WORK TASK :: Using the entries that follow, collect the lines where the word "hematoxylin" appears.
──────── RAW DATA ────────
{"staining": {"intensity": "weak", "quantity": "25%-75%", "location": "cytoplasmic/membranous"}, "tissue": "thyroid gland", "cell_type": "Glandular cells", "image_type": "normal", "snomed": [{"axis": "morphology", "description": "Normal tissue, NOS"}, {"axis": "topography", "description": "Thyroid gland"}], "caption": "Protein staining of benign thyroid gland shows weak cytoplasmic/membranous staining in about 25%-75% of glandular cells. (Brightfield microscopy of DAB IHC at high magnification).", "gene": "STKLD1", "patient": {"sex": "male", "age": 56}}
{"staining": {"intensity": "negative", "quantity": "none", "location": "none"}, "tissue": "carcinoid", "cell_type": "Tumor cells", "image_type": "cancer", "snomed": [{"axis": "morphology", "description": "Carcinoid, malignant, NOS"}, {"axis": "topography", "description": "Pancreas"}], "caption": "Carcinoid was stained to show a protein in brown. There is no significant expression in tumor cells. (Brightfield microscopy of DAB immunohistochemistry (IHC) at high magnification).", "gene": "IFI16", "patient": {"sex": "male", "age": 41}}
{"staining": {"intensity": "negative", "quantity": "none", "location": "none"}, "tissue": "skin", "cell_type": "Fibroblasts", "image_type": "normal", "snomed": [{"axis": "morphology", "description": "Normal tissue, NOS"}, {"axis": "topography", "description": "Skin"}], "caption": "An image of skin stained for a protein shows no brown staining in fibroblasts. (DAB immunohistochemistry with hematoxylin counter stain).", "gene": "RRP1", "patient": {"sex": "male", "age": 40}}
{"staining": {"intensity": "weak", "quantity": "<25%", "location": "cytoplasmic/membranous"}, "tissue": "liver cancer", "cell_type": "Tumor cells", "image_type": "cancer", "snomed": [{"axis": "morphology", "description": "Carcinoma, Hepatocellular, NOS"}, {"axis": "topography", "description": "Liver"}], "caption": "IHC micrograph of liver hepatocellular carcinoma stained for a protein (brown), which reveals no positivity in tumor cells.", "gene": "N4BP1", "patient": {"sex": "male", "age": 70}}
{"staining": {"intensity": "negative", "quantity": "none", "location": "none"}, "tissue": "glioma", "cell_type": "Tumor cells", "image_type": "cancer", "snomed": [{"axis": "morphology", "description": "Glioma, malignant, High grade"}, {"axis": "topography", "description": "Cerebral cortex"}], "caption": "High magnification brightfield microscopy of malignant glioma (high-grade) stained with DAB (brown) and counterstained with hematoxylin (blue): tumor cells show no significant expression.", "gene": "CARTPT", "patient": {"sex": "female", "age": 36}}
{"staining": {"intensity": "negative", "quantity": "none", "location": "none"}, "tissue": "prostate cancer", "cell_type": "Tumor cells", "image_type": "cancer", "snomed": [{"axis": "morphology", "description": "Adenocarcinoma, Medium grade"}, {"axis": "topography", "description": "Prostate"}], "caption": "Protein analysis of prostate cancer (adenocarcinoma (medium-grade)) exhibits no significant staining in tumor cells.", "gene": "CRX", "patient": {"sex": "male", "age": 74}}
────────
ANSWER AREA ::
{"staining": {"intensity": "negative", "quantity": "none", "location": "none"}, "tissue": "skin", "cell_type": "Fibroblasts", "image_type": "normal", "snomed": [{"axis": "morphology", "description": "Normal tissue, NOS"}, {"axis": "topography", "description": "Skin"}], "caption": "An image of skin stained for a protein shows no brown staining in fibroblasts. (DAB immunohistochemistry with hematoxylin counter stain).", "gene": "RRP1", "patient": {"sex": "male", "age": 40}}
{"staining": {"intensity": "negative", "quantity": "none", "location": "none"}, "tissue": "glioma", "cell_type": "Tumor cells", "image_type": "cancer", "snomed": [{"axis": "morphology", "description": "Glioma, malignant, High grade"}, {"axis": "topography", "description": "Cerebral cortex"}], "caption": "High magnification brightfield microscopy of malignant glioma (high-grade) stained with DAB (brown) and counterstained with hematoxylin (blue): tumor cells show no significant expression.", "gene": "CARTPT", "patient": {"sex": "female", "age": 36}}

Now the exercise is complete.